Texte fourni:
○ ○ ○ ○

Les Belges vont-ils devoir aller voter anticipativement ?

Le spectacle offert ces derniers jours par les partis du gouvernement est lamentable. L’unité pour sauver le pays est (déjà) bien loin.

Martin Buxant
 Les Italiens de Belgique, y compris binationaux, ont déjà voté pour ces élections générales.
Retour aux urnes prématuré, bien avant le 13 octobre 2024, date des prochaines élections ? Le spectacle offert ces derniers jours le laisse croire. ©New Africa - stock.adobe.com 

Par Martin Buxant

Aux urnes, citoyens? C’est une bonne question au vu du spectacle que nous offrent les responsables politiques depuis le 1er mai : il n’y a plus de respect, ni mesure ni tempérance entre des gens censés gouverner ensemble et incarner l’intérêt collectif belge. Je parle ici du gouvernement fédéral et des sept partis qui le composent. Ou le décomposent, si vous préférez.

Alors, comprenons-nous bien : il n’est écrit nulle part qu’il faut être copains ou partir en vacances ensemble pour diriger un pays. Mais de là à se faire des crocs-en-jambe et se planter des poignards dans le dos en permanence, il y a un fossé. Et devant onze millions de Belges médusés par tant de médiocrité, on ne peut faire qu’une chose : être désolé.

Plusieurs questions méritent d’être examinées. La première est de savoir si les partis du gouvernement ont intérêt à aller vers des élections anticipées. La réponse est clairement non. Tous les sondages d’opinion récents montrent que seuls les partis d’opposition sortiraient vainqueurs d’un scrutin avancé, à l’exception notable des socialistes flamands de Vooruit, emmenés par leur président Conner Rousseau.

Côté francophone, aller voter cet automne, c’est garantir la présence d’une vingtaine de députés PTB, au moins, dans le prochain hémicycle fédéral. Et côté flamand, c’est faire augmenter le quota de parlementaires d’extrême droite. Bref, les partis de la Vivaldi perdront beaucoup de plumes en cas d’élections anticipées.

L’autre grande question est de savoir quel est l’intérêt des Belges dans ce chaos foutraque qu’est devenue la scène politique du Plat Pays.

Un chaos foutraque : voilà ce qu’est devenue la scène politique belge

Aller voter aujourd’hui, outre un «carton» des extrêmes, c’est s’assurer une période de formation gouvernementale XXL. On va battre tous les records de longévité sans exécutif et, pour le dire platement, on va tourner des mois autour de la question de savoir comment marier N-VA et écologistes, libéraux et socialistes, pour avoir une majorité sans PTB et Vlaams Belang. C’est uniquement de cela qu’il s’agira.

○ ○ ○ ○

Données enregistrées:

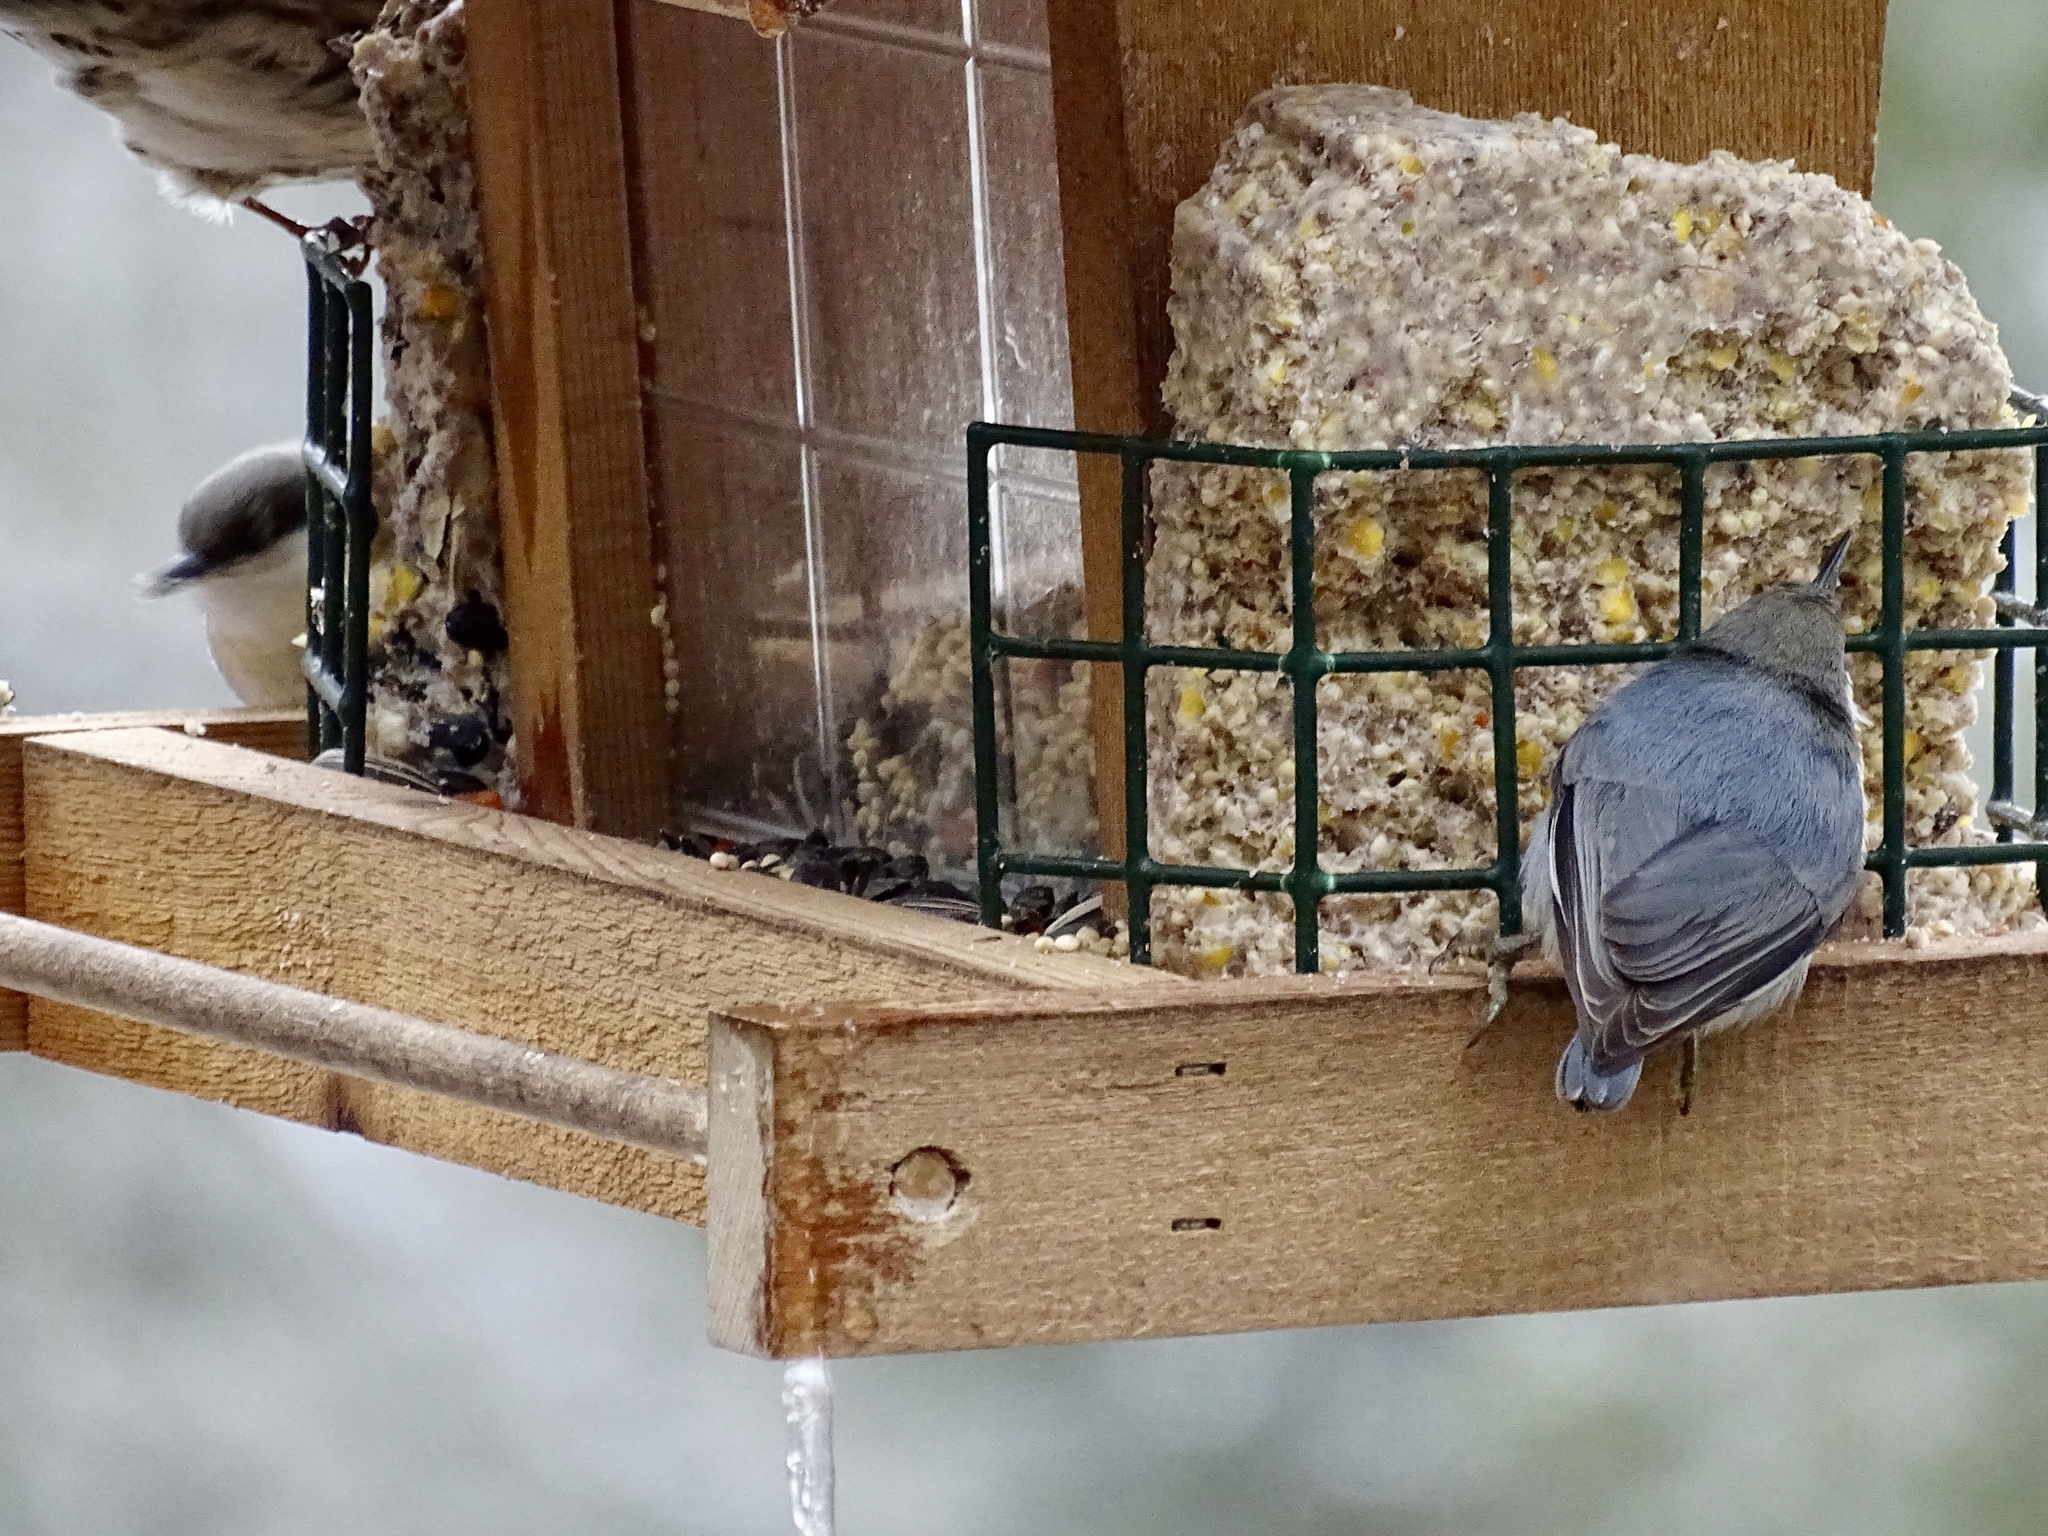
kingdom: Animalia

○ ○ ○ ○

Consigne: Dites si chaque affirmation correspond à l’article sur des élections anticipées en Belgique, en répondant par oui ou non et en citant mot pour mot le passage qui tranche. (a) D’après les sondages récents, les partis du gouvernement gagneraient un scrutin avancé. (b) Le gouvernement fédéral réunit sept partis. (c) Côté francophone, un vote cet automne assurerait au moins une vingtaine de députés PTB.

Réponse:
(a) Non : « Tous les sondages d’opinion récents montrent que seuls les partis d’opposition sortiraient vainqueurs d’un scrutin avancé, à l’exception notable des socialistes flamands de Vooruit »
(b) Oui : « Je parle ici du gouvernement fédéral et des sept partis qui le composent. »
(c) Oui : « Côté francophone, aller voter cet automne, c’est garantir la présence d’une vingtaine de députés PTB, au moins, dans le prochain hémicycle fédéral. »